[Change listing data]
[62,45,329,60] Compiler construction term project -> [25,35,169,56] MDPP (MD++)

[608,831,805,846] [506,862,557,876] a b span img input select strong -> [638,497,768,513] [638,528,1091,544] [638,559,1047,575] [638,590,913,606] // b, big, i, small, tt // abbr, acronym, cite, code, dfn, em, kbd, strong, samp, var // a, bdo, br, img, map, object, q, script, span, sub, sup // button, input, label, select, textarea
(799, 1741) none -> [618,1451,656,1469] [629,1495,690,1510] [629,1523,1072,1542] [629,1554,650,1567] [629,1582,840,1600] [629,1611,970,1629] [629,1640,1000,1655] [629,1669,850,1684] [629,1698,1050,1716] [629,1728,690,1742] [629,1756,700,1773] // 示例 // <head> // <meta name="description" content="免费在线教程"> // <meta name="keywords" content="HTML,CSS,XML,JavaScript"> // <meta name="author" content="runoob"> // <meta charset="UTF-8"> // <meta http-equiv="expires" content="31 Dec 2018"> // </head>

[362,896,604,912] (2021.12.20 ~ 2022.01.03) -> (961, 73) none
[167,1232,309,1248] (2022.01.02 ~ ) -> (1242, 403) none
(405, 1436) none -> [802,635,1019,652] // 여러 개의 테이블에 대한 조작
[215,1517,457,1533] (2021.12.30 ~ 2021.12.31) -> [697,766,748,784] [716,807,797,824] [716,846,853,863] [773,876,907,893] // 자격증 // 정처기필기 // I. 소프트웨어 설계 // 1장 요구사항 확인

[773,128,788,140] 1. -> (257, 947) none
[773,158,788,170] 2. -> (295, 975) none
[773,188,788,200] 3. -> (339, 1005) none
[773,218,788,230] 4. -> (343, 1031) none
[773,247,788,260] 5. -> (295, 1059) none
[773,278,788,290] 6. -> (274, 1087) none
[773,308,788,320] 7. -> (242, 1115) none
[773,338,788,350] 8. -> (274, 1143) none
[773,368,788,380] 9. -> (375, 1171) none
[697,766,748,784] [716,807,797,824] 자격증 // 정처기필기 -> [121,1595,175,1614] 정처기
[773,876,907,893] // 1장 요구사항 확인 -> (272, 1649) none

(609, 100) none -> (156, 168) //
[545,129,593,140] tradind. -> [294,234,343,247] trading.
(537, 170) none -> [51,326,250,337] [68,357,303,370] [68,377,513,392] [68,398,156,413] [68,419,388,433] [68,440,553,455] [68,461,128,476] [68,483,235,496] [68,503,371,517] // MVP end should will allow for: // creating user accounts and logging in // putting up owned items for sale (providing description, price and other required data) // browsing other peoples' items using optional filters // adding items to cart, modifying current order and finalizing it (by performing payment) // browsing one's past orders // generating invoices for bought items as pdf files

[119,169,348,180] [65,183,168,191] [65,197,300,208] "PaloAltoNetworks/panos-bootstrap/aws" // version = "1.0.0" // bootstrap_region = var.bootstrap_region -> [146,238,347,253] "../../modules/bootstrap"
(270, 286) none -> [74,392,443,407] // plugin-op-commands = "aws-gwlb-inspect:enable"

▸ YOUR ASSIGNMENT
Begin with the line that contains "[167,1232,309,1248] (2022.01.02 ~" and print each line exactly until the data ends, including the last line.

▸ OUTPUT OF THE EXERCISE
[167,1232,309,1248] (2022.01.02 ~ ) -> (1242, 403) none
(405, 1436) none -> [802,635,1019,652] // 여러 개의 테이블에 대한 조작
[215,1517,457,1533] (2021.12.30 ~ 2021.12.31) -> [697,766,748,784] [716,807,797,824] [716,846,853,863] [773,876,907,893] // 자격증 // 정처기필기 // I. 소프트웨어 설계 // 1장 요구사항 확인

[773,128,788,140] 1. -> (257, 947) none
[773,158,788,170] 2. -> (295, 975) none
[773,188,788,200] 3. -> (339, 1005) none
[773,218,788,230] 4. -> (343, 1031) none
[773,247,788,260] 5. -> (295, 1059) none
[773,278,788,290] 6. -> (274, 1087) none
[773,308,788,320] 7. -> (242, 1115) none
[773,338,788,350] 8. -> (274, 1143) none
[773,368,788,380] 9. -> (375, 1171) none
[697,766,748,784] [716,807,797,824] 자격증 // 정처기필기 -> [121,1595,175,1614] 정처기
[773,876,907,893] // 1장 요구사항 확인 -> (272, 1649) none

(609, 100) none -> (156, 168) //
[545,129,593,140] tradind. -> [294,234,343,247] trading.
(537, 170) none -> [51,326,250,337] [68,357,303,370] [68,377,513,392] [68,398,156,413] [68,419,388,433] [68,440,553,455] [68,461,128,476] [68,483,235,496] [68,503,371,517] // MVP end should will allow for: // creating user accounts and logging in // putting up owned items for sale (providing description, price and other required data) // browsing other peoples' items using optional filters // adding items to cart, modifying current order and finalizing it (by performing payment) // browsing one's past orders // generating invoices for bought items as pdf files

[119,169,348,180] [65,183,168,191] [65,197,300,208] "PaloAltoNetworks/panos-bootstrap/aws" // version = "1.0.0" // bootstrap_region = var.bootstrap_region -> [146,238,347,253] "../../modules/bootstrap"
(270, 286) none -> [74,392,443,407] // plugin-op-commands = "aws-gwlb-inspect:enable"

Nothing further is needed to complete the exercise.